◆ **Your assignment**
Copy out the data that comes next, character for character, and leave the images aside.

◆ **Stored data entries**

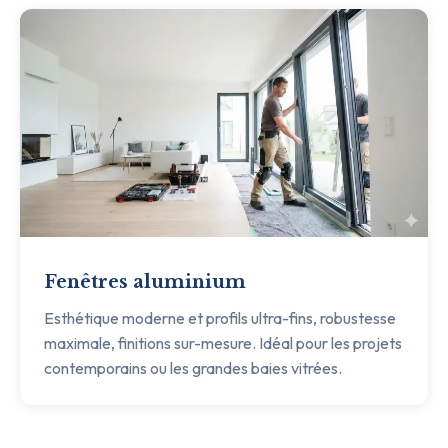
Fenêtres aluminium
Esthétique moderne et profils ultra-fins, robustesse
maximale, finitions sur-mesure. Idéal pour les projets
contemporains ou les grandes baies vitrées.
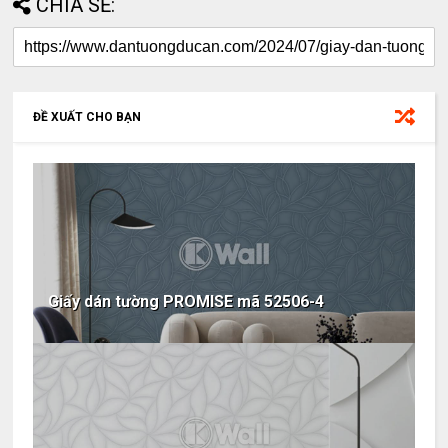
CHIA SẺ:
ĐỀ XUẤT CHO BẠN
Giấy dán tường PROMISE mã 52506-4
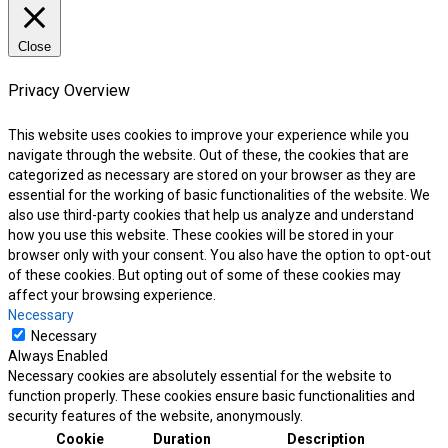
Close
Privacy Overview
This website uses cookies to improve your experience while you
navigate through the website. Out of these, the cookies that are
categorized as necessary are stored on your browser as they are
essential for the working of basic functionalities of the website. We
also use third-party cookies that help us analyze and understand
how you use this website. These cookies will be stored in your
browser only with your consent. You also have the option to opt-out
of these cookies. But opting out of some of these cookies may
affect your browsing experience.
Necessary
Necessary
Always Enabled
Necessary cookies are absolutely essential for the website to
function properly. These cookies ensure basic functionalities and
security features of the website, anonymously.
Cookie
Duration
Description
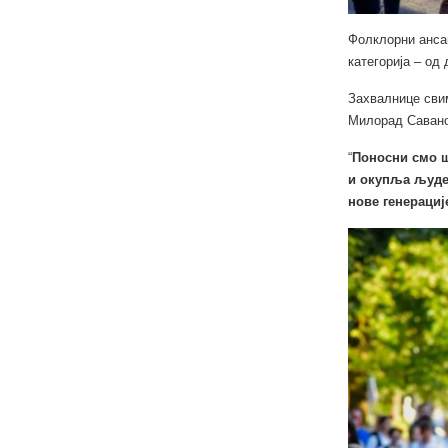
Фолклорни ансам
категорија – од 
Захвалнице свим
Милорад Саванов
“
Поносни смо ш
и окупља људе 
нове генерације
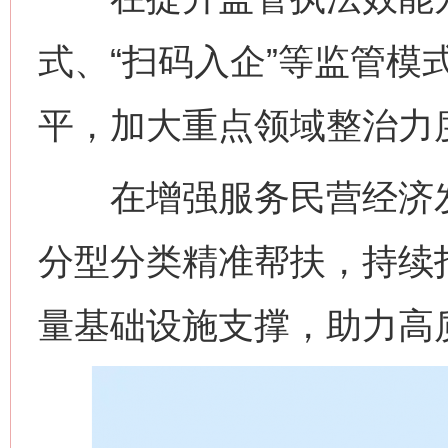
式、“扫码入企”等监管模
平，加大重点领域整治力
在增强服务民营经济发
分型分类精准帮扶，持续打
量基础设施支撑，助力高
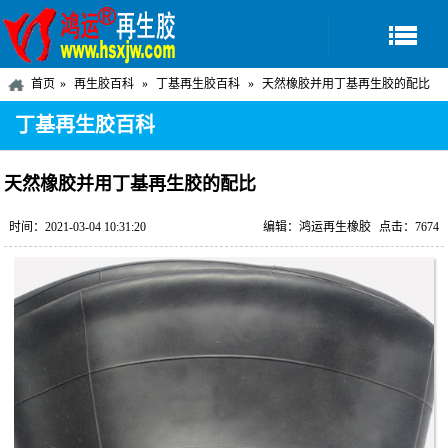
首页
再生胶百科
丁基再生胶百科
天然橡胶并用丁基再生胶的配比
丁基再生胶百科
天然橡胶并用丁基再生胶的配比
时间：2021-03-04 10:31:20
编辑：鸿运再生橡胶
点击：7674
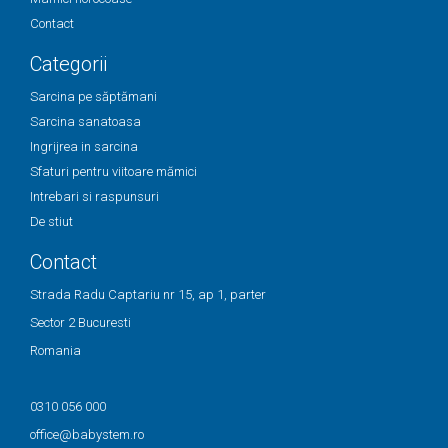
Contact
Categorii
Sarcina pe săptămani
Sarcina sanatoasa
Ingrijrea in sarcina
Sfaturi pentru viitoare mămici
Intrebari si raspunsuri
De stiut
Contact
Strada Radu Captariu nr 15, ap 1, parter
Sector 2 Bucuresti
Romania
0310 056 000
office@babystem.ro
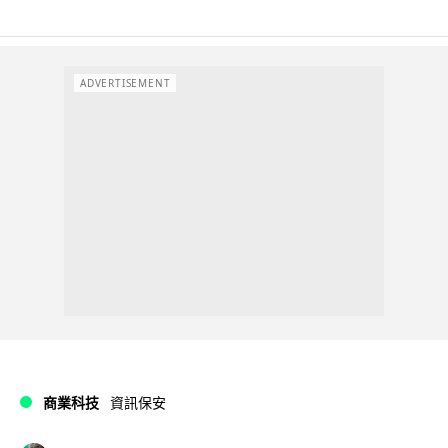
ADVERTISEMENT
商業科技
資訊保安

◆ **Completed exercise**
Fenêtres aluminium
Esthétique moderne et profils ultra-fins, robustesse
maximale, finitions sur-mesure. Idéal pour les projets
contemporains ou les grandes baies vitrées.
CHIA SẺ:
ĐỀ XUẤT CHO BẠN
Giấy dán tường PROMISE mã 52506-4
Close
Privacy Overview
This website uses cookies to improve your experience while you
navigate through the website. Out of these, the cookies that are
categorized as necessary are stored on your browser as they are
essential for the working of basic functionalities of the website. We
also use third-party cookies that help us analyze and understand
how you use this website. These cookies will be stored in your
browser only with your consent. You also have the option to opt-out
of these cookies. But opting out of some of these cookies may
affect your browsing experience.
Necessary
Necessary
Always Enabled
Necessary cookies are absolutely essential for the website to
function properly. These cookies ensure basic functionalities and
security features of the website, anonymously.
Cookie
Duration
Description
Фолклорни ансам
категорија – од 
Захвалнице свим
Милорад Саванов
“
Поносни смо ш
и окупља људе 
нове генерације
式、“扫码入企”等监管模
平，加大重点领域整治力
在增强服务民营经济发
分型分类精准帮扶，持续打
量基础设施支撑，助力高
首页
再生胶百科
丁基再生胶百科
天然橡胶并用丁基再生胶的配比
丁基再生胶百科
天然橡胶并用丁基再生胶的配比
时间：2021-03-04 10:31:20
编辑：鸿运再生橡胶
点击：7674
Contact
Categorii
Sarcina pe săptămani
Sarcina sanatoasa
Ingrijrea in sarcina
Sfaturi pentru viitoare mămici
Intrebari si raspunsuri
De stiut
Contact
Strada Radu Captariu nr 15, ap 1, parter
Sector 2 Bucuresti
Romania
0310 056 000
office@babystem.ro
ADVERTISEMENT
商業科技
資訊保安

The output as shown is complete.